FIG. 5 is a block diagram of a refrigerant amount determination device.

FIG. 6 is an explanatory diagram showing the contents of a relationship table.

FIG. 7 is an explanatory diagram showing the contents of a relationship table.

FIG. 8 is a flowchart showing the function of stability determining means.

FIG. 9 is a characteristic diagram showing a method of refrigerant amount calculation.

FIG. 10 is a characteristic diagram showing a method of calculating a refrigerant amount.

FIG. 11 is a characteristic diagram showing a determination display method.

FIG. 12 is an explanatory diagram of an operation for determining a refrigerant amount.

FIG. 13 is an explanatory diagram of an operating method for determining the refrigerant amount.

FIG. 14 is an explanatory diagram of an operating method for determining the refrigerant amount.

[Explanation of symbols]

40 ... Refrigerant amount determination means, 41 ... Switch, 42 ... Indicator, 43 ... Condenser, 44 ... Expansion valve, 45 ... Evaporator, 46
... Fan, 47 ... Relation table, 48 ... Relation table selection mechanism, 49 ... Relation table reference mechanism, 50 ... Stability determination mechanism, 51 ... Refrigerant amount calculation mechanism, 52 ... Statistical processing mechanism, 5
3 ... storage memory, 54 ... non-determination display mechanism.

 ─────────────────────────────────────────────────── ─── Continued Front Page (72) Inventor Shinichiro Yamada 390 Muramatsu, Shimizu-shi, Shizuoka Hitachi Air Conditioning Systems Division (72) Inventor Kenichi Nakamura 390, Muramatsu Shimizu, Shizuoka Hitachi Air Conditioning Systems Co., Ltd. (72) Inventor Satoru Yoshida 390 Muramatsu, Shimizu City, Shizuoka Prefecture Hitachi, Ltd. Air Conditioning Systems Business Unit

Claims (1)

[Claims] 1. A capacity variable compressor having one outdoor unit and a plurality of indoor units, at least one of which has a variable rotation speed, an outdoor heat exchanger, and an outdoor expansion unit. Valve,
An outdoor fan having a variable rotation speed is provided, and each indoor unit is provided with an indoor heat exchanger, an indoor expansion valve, and an indoor fan having a variable rotation speed. In the multi-chamber air conditioner that constitutes, during heating, the total number of revolutions of the compressor when operating with a proper amount of refrigerant enclosed and the wet-bulb temperature of the intake air of the outdoor heat exchanger or the evaporation temperature of the refrigerant. The relational data of the total appropriate opening degree of the outdoor expansion valve is stored in advance, and the total rotation speed of the compressor at that time and the wet-bulb temperature of the intake air of the outdoor heat exchanger or the evaporation temperature of the refrigerant are stored.
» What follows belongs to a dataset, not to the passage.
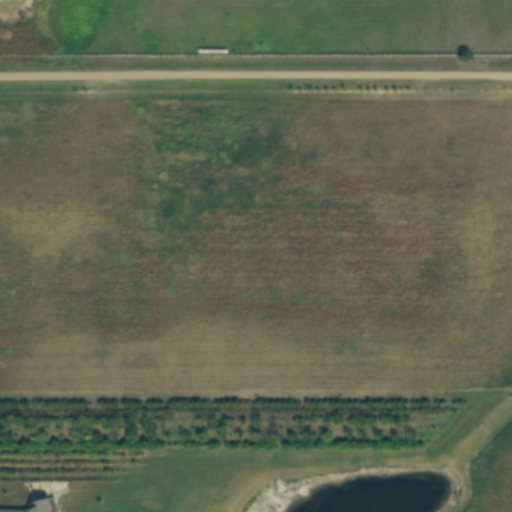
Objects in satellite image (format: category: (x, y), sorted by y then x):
road: (256, 74)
Based on the relationship between the total appropriate opening degree of the outdoor expansion valve and the total opening degree of the outdoor expansion valve at that time, and also during cooling, the compressor when operating by enclosing a proper amount of refrigerant. Total speed and indoor heat exchange The relational data of the average wet bulb temperature of the intake air or the average temperature of the blown air and the total appropriate opening of the indoor expansion valve is stored in advance, and the total rotation speed of the compressor at that time and the above Based on the relationship between the average wet bulb temperature of the intake air of the indoor heat exchanger or the average temperature of the blown air, the total appropriate opening of the indoor expansion valve, and the total opening of the indoor expansion valve at that time. ,
A refrigerant amount determination device, which displays whether the ratio of the amount of refrigerant at that time to the amount of appropriate refrigerant or whether the amount of refrigerant at that time is appropriate or unsuitable for the appropriate amount of refrigerant is determined and displayed at predetermined time intervals during a predetermined time.